I know organ trafficking is a huge issue in some countries. I don’t comment on it on my blog because it’s a tough situation.
I can understand why some patients would undertake the risk because of the massive shortage of organs.
So I was expecting this documentary to be grim & even possibly somewhat sensationalistic from the description. That could not be farther from the truth.
Kidneys on Ice is actually is very balanced. It does touch on trafficking but doesn’t glamorize it. It shows how the poor are exploited & the impact such trafficking has on people, but it’s an interesting study on the global donation shortage as whole.
Granted the statistics are dated, as this documentary was made in 2008, still it’s worth a watch, both for the personal stories & the global view.
I find myself wishing they’d make a follow-up in a few years at the 10 year mark & re-profile the countries to see if anything has changed, either for better or worse.
It does focus on kidneys, but does mention other transplants.
All in all, I thought it was very well researched & presented in a balanced way. I’m very glad I watched it.
It in no way romanticizes trafficking or illegal donations & transplants, but it does touch on certain factors as to why in some countries it is a thriving business. I think this is an important distinction & important for people to understand.

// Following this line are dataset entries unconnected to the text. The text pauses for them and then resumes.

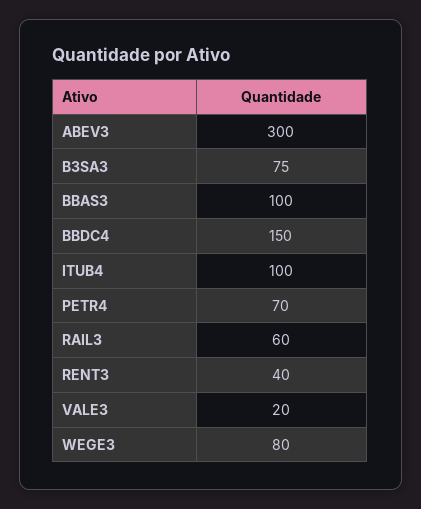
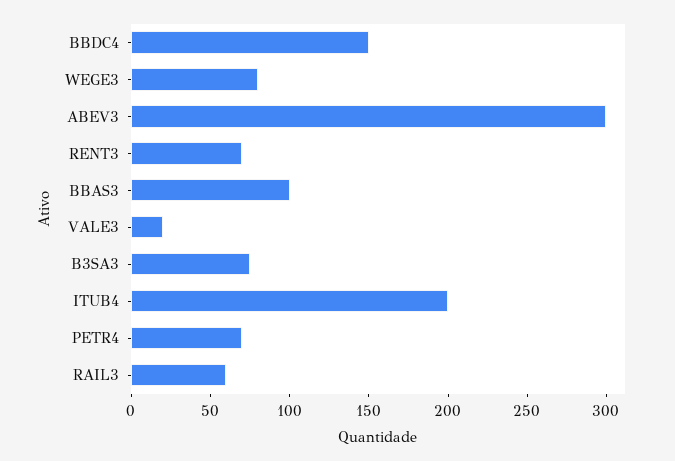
  {
    "ABEV3": 300,
    "B3SA3": 75,
    "BBAS3": 100,
    "BBDC4": 150,
-   "ITUB4": 100,
+   "ITUB4": 200,
    "PETR4": 70,
    "RAIL3": 60,
-   "RENT3": 40,
+   "RENT3": 70,
    "VALE3": 20,
    "WEGE3": 80
  }

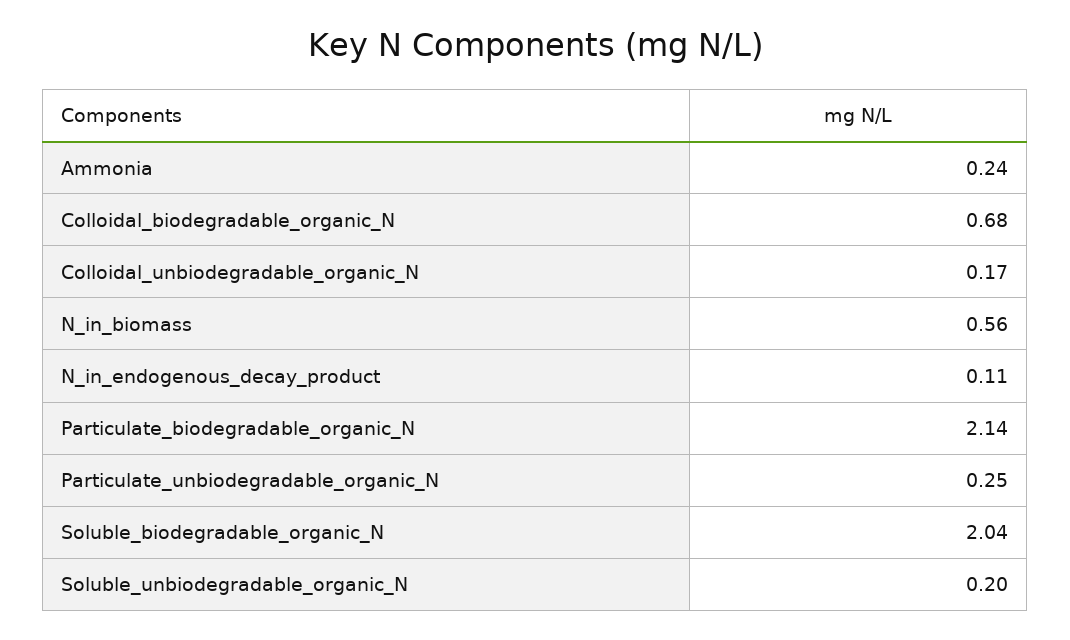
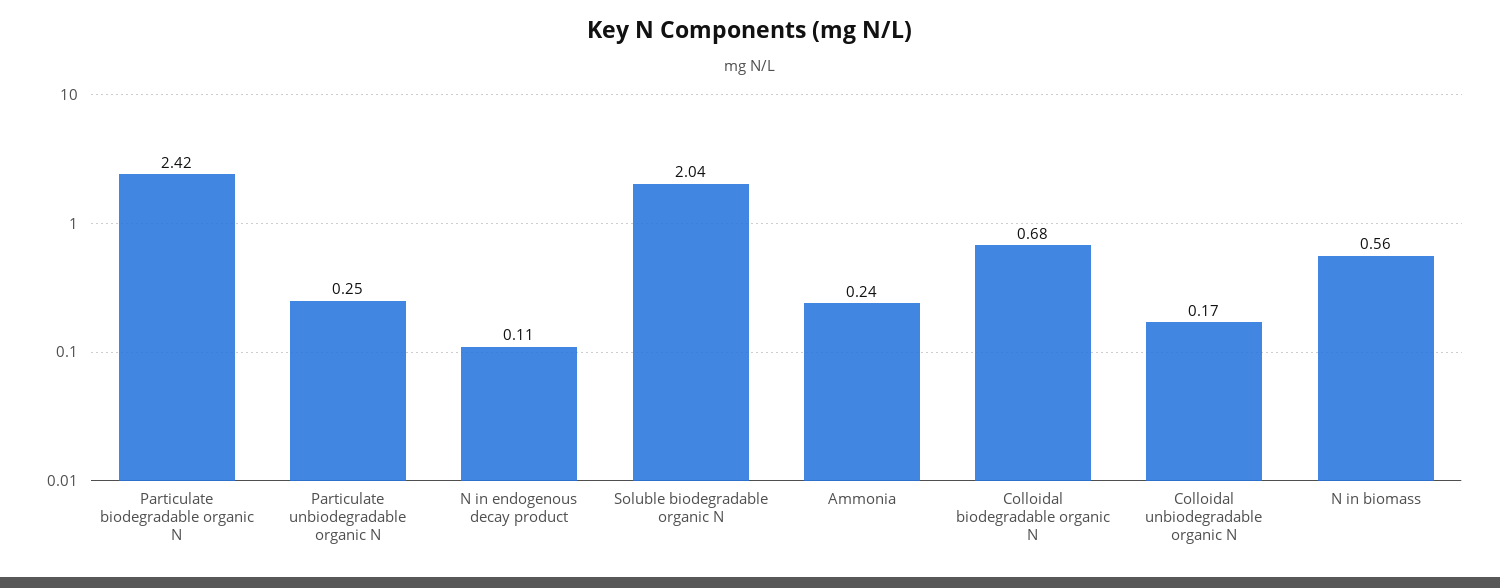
  {
    "Ammonia": 0.24,
    "Colloidal_biodegradable_organic_N": 0.68,
    "Colloidal_unbiodegradable_organic_N": 0.17,
    "N_in_biomass": 0.56,
    "N_in_endogenous_decay_product": 0.11,
-   "Particulate_biodegradable_organic_N": 2.14,
+   "Particulate_biodegradable_organic_N": 2.42,
    "Particulate_unbiodegradable_organic_N": 0.25,
-   "Soluble_biodegradable_organic_N": 2.04,
+   "Soluble_biodegradable_organic_N": 2.04
-   "Soluble_unbiodegradable_organic_N": 0.2
  }

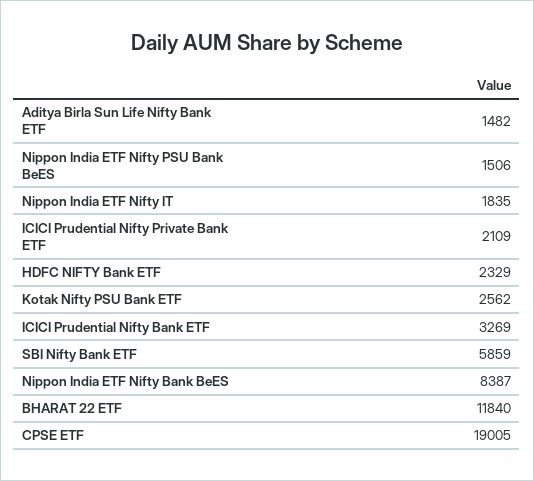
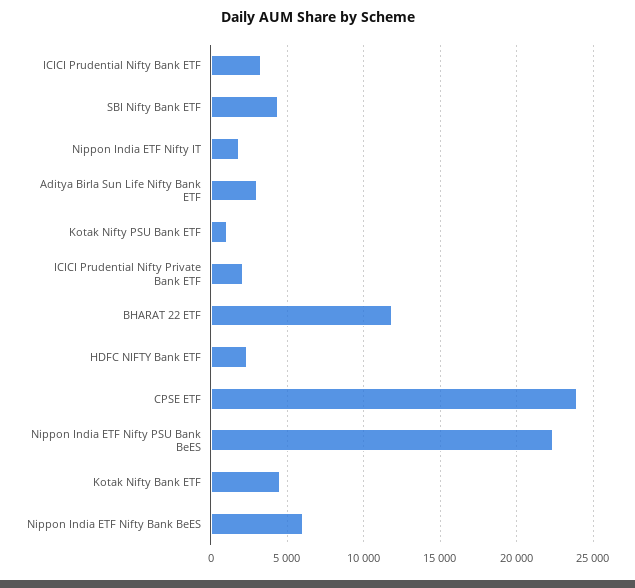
  {
-   "Aditya Birla Sun Life Nifty Bank ETF": 1482,
+   "Aditya Birla Sun Life Nifty Bank ETF": 3000,
-   "Nippon India ETF Nifty PSU Bank BeES": 1506,
+   "Nippon India ETF Nifty PSU Bank BeES": 22500,
    "Nippon India ETF Nifty IT": 1835,
    "ICICI Prudential Nifty Private Bank ETF": 2109,
    "HDFC NIFTY Bank ETF": 2329,
-   "Kotak Nifty PSU Bank ETF": 2562,
+   "Kotak Nifty PSU Bank ETF": 1000,
    "ICICI Prudential Nifty Bank ETF": 3269,
-   "SBI Nifty Bank ETF": 5859,
+   "SBI Nifty Bank ETF": 4500,
-   "Nippon India ETF Nifty Bank BeES": 8387,
+   "Nippon India ETF Nifty Bank BeES": 6000,
    "BHARAT 22 ETF": 11840,
-   "CPSE ETF": 19005
+   "CPSE ETF": 24000,
+   "Kotak Nifty Bank ETF": 4500
  }

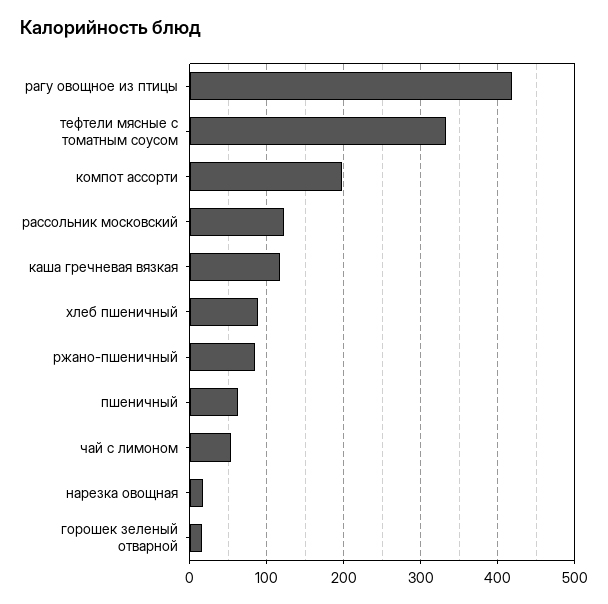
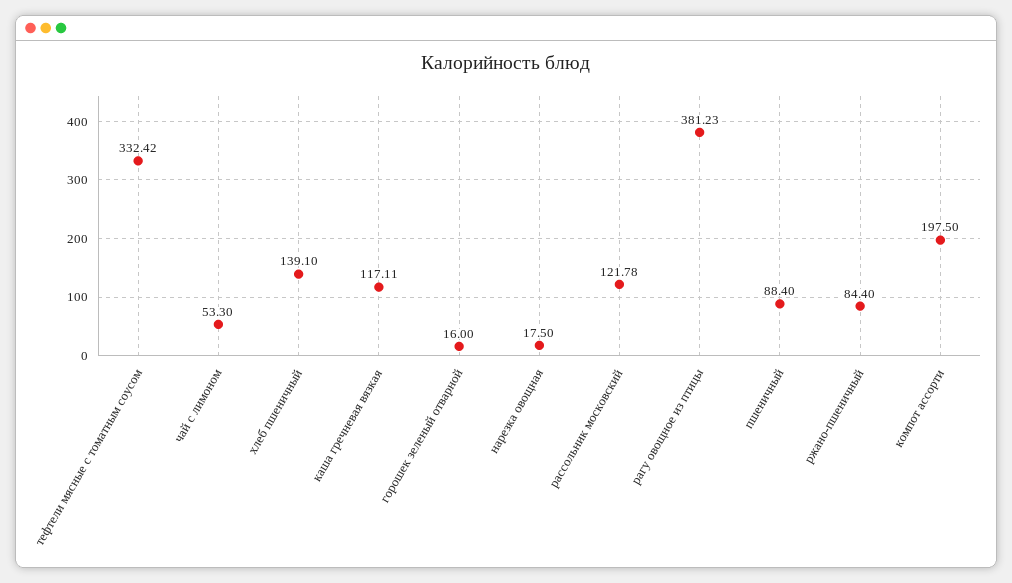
  {
-   "рагу овощное из птицы": 420,
+   "рагу овощное из птицы": 381.23,
    "тефтели мясные с томатным соусом": 332.42,
    "компот ассорти": 197.5,
    "рассольник московский": 121.78,
    "каша гречневая вязкая": 117.11,
-   "хлеб пшеничный": 90,
+   "хлеб пшеничный": 139.1,
    "ржано-пшеничный": 84.4,
-   "пшеничный": 60,
+   "пшеничный": 88.4,
    "чай с лимоном": 53.3,
    "нарезка овощная": 17.5,
    "горошек зеленый отварной": 16
  }

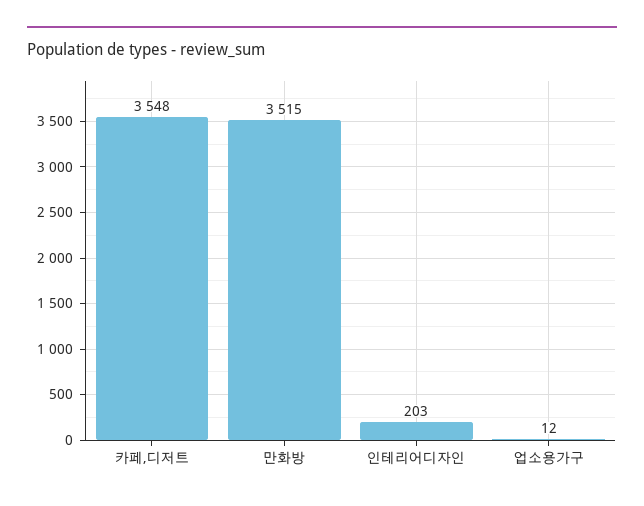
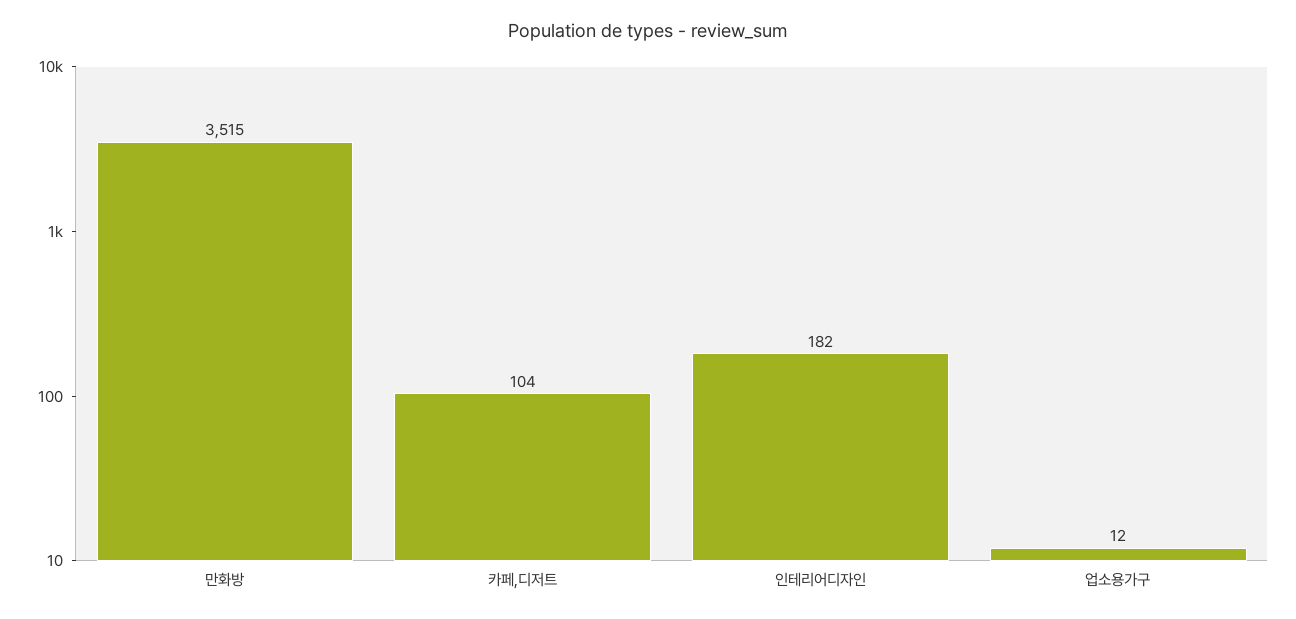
  {
-   "카페,디저트": 3548,
+   "카페,디저트": 104,
    "만화방": 3515,
-   "인테리어디자인": 203,
+   "인테리어디자인": 182,
    "업소용가구": 12
  }

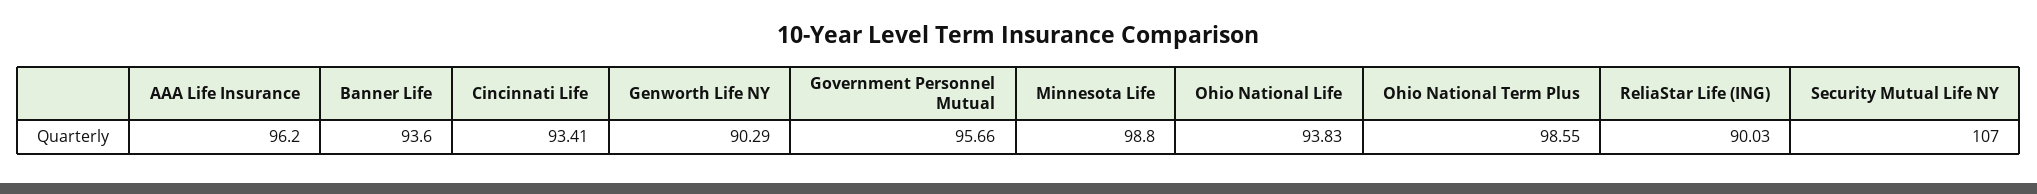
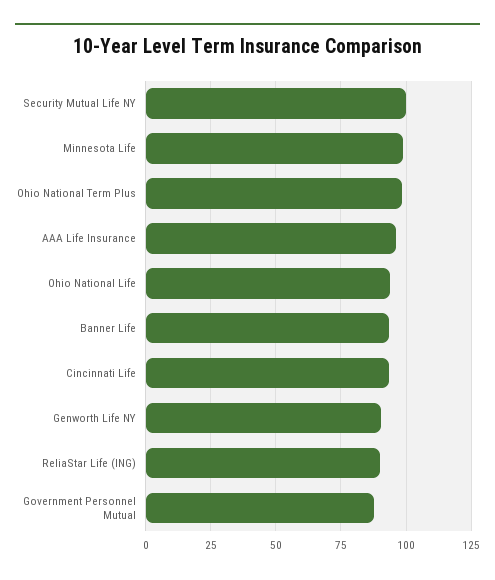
  {
    "AAA Life Insurance": 96.2,
    "Banner Life": 93.6,
    "Cincinnati Life": 93.41,
    "Genworth Life NY": 90.29,
-   "Government Personnel Mutual": 95.66,
+   "Government Personnel Mutual": 87.5,
    "Minnesota Life": 98.8,
    "Ohio National Life": 93.83,
    "Ohio National Term Plus": 98.55,
    "ReliaStar Life (ING)": 90.03,
-   "Security Mutual Life NY": 107
+   "Security Mutual Life NY": 100
  }

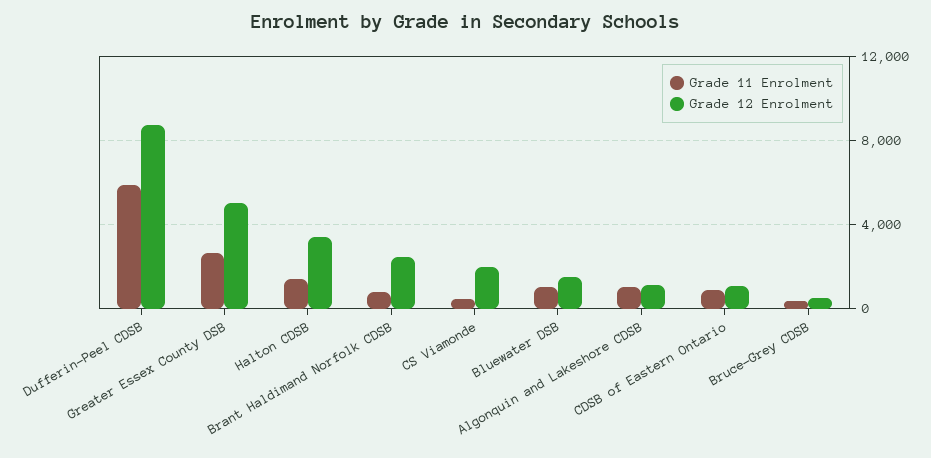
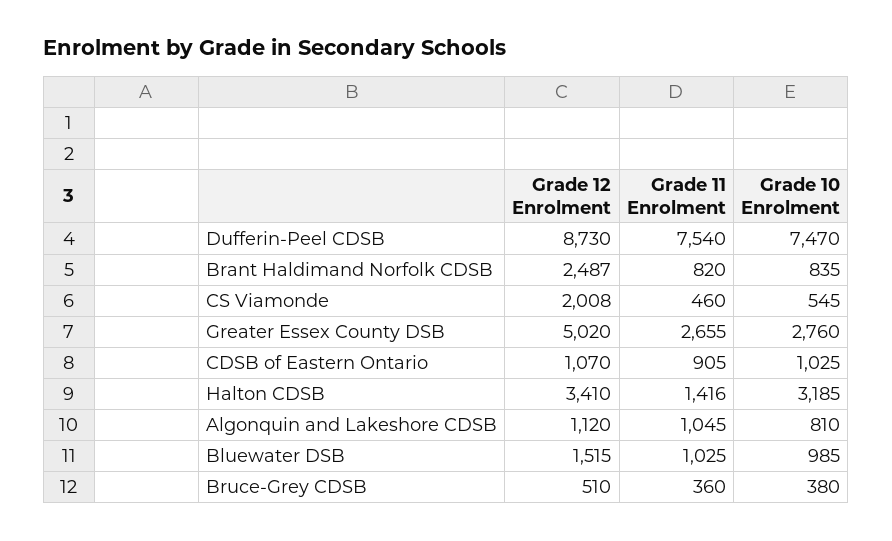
  {
    "Grade 11 Enrolment": {
-     "Dufferin-Peel CDSB": 6000,
+     "Dufferin-Peel CDSB": 7540,
      "Greater Essex County DSB": 2655,
      "Halton CDSB": 1416,
      "Brant Haldimand Norfolk CDSB": 820,
      "CS Viamonde": 460,
      "Bluewater DSB": 1025,
      "Algonquin and Lakeshore CDSB": 1045,
      "CDSB of Eastern Ontario": 905,
      "Bruce-Grey CDSB": 360
    },
    "Grade 12 Enrolment": {
      "Dufferin-Peel CDSB": 8730,
      "Greater Essex County DSB": 5020,
      "Halton CDSB": 3410,
      "Brant Haldimand Norfolk CDSB": 2487,
      "CS Viamonde": 2008,
      "Bluewater DSB": 1515,
      "Algonquin and Lakeshore CDSB": 1120,
      "CDSB of Eastern Ontario": 1070,
      "Bruce-Grey CDSB": 510
-   }
+   },
+   "Grade 10 Enrolment": {
+     "Dufferin-Peel CDSB": 7470,
+     "Brant Haldimand Norfolk CDSB": 835,
+     "CS Viamonde": 545,
+     "Greater Essex County DSB": 2760,
+     "CDSB of Eastern Ontario": 1025,
+     "Halton CDSB": 3185,
+     "Algonquin and Lakeshore CDSB": 810,
+     "Bluewater DSB": 985,
+     "Bruce-Grey CDSB": 380
+   }
  }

If given the opportunity & I find them, I’d be willing to watch Anja Dalhoff’s other documentaries as she takes a very investigative, well-researched, & well presented approach to her documentaries.
I think at a later time, I might come back and order it.
They also have very fascinating films on human trafficking & fetal alcohol syndrome.
For those with Amazon Prime, I checked & they did offer it for viewing under their collection. But I found it while trying out content on Fandor.